The rise of ‘foetus’ was pretty much guaranteed when Samuel Johnson’s 1755 dictionary included it. Nowadays, it’s in much wider use in the UK mainstream, although ‘fetus’ is still considered scientifically accurate and is favoured in medical journals. Collins and the OED list both but prefer ‘fetus’.
My boss’s attitude was: “Who cares if people think we’ve got it wrong? They’re ignoramuses and we know we’re right!” Normally, I’d applaud that; I’m a bit of a pernickety self-satisfied elitist git. I would die in the ditch (or at least tut a little) to defend the correct meanings of ‘disinterested’, ‘fulsome’, ‘coruscating’, ‘decimate’ and suchlike, which most people seem to get wrong.
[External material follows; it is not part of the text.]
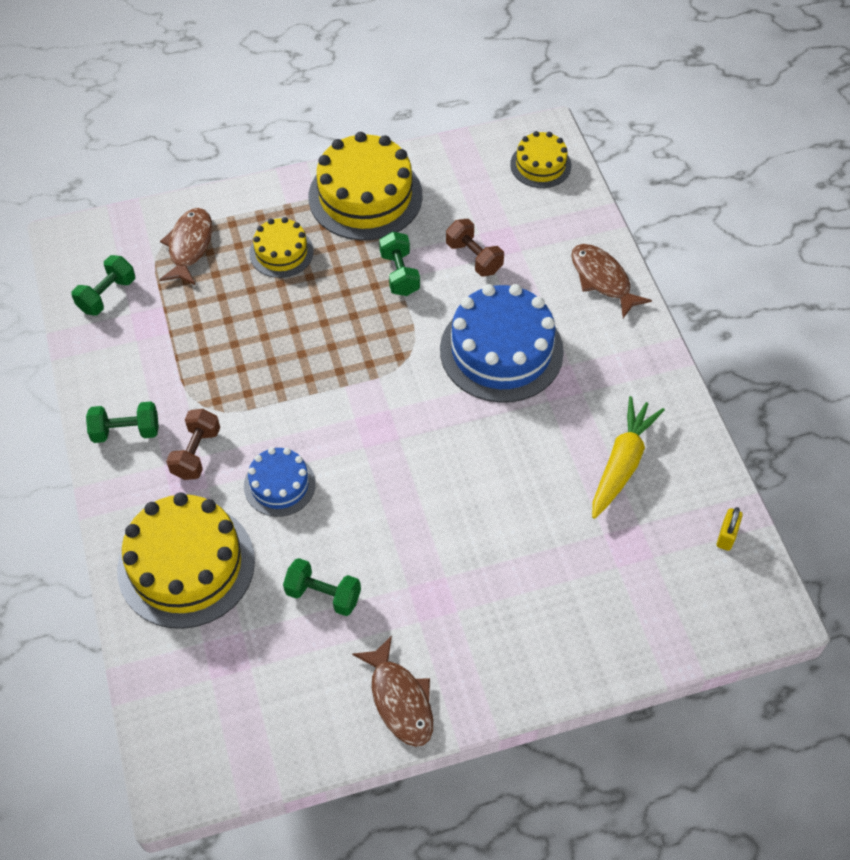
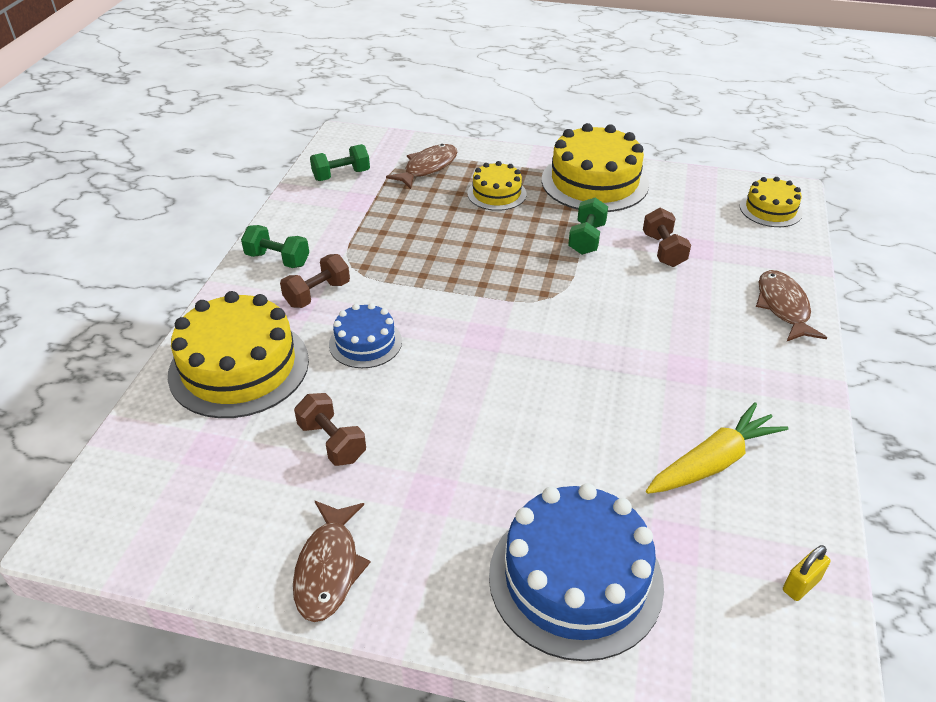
camera: 30 degrees right, 15 degrees down
(323, 595) = (332, 442): green dumbbell -> brown dumbbell
(501, 350) = (644, 323): blue cake -> blue cake (575, 578)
But… the aim of language is to communicate. And editors should make sure that the copy we work on does this as smoothly as possible. Just as a typo will jlot people out of their reading, so will an apparent typo (or apparent misplaced Americanism). If we treat ‘knowing we’re right even if nobody else does’ as a success, then who are we doing this for – ourselves? Pah.
I don’t usually like to compromise with the masses, nor to follow the media pack, but given that this mistake is over four centuries old and has been accepted by the Times, Guardian, Telegraph, Independent, BBC and some (unknown yet surely large) majority of people… isn’t it standard by now?